Merhaba. Daha yolun çok başındayım. Ergenliğe girmeden, 6 sınıfa tamamen kendi isteğiyle kapanmış biri olarak başladım. Regl olup kadınsı ve genç kız gibi hissetmeye çok özeniyordum, ama işin aslı hiç öyle olmadı.
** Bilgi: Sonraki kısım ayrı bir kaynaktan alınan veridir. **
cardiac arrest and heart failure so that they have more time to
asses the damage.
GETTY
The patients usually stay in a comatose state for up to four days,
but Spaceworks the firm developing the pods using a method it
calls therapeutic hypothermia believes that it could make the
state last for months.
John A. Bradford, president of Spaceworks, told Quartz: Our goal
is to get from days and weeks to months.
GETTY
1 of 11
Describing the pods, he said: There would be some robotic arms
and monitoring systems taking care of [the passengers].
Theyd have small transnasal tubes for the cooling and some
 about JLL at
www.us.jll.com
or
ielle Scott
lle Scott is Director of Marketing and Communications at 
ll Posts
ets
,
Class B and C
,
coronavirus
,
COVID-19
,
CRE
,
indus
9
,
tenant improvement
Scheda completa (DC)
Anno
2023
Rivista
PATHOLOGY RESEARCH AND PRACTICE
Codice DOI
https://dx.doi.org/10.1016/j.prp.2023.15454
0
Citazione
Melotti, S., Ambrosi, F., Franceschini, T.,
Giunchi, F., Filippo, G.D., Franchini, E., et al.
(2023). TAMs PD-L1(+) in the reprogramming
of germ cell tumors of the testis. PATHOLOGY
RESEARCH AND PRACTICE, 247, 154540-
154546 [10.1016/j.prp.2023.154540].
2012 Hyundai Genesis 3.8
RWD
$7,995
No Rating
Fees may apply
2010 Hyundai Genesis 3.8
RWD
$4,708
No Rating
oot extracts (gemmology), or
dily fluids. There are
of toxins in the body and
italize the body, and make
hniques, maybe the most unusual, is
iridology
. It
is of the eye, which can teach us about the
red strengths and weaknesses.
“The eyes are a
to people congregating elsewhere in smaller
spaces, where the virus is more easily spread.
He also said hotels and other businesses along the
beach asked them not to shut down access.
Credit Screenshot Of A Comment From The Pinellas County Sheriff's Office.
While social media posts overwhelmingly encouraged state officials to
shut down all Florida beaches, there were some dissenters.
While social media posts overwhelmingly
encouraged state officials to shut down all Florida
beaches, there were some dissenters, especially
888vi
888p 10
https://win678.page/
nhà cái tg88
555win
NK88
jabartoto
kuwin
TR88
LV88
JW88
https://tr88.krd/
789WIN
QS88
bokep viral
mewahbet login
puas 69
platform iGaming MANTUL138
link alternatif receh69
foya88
Kapandıktan sonra baskılar arttı, ailem fazlasıyla muhafazakar. “Bayan çok gülmez, dar giyinmez, erkek kardeşine bile çekici, seksi görünmemeli” (Burada kastettiğim evde şort yada ipli giymek, ben kendimden biliyorum bizzat şortlarımın yırtıldığını, sadece evde giymiş olsam bile.) Neyse, konuyu çok dağıtmayalım. Geçen yaz aynaya baktım, dedim ki; ben bu örtü içinden çıkmalıyım, sıkılıyorum, istemiyorum. Bu fikrimi aileme söyledim ama evlatlıktan reddetmeye kadar gitti, zaten İmam Hatip lisesinde okuyorum, ortaokulum da İmam Hatip’ti.
Her şeyden uzaklaştım, her şeyden nefret ettim. Tiril tiril, rengarenk elbise giyip bu güzel ergenlik yıllarımı geçirmek yerine, siyah şala hapsolmuş bir vaziyette ilerliyorum. Güzel bir kızım, bu ego kasmak değil, açık halim daha güzel geldi hep. Bir süre daha bu açılma olayı içimde frenlensin diye saçlarımı çok çirkin bir biçimde gecenin 3 buçuğunda ağlayarak kestim. Bunları ben haketmedim.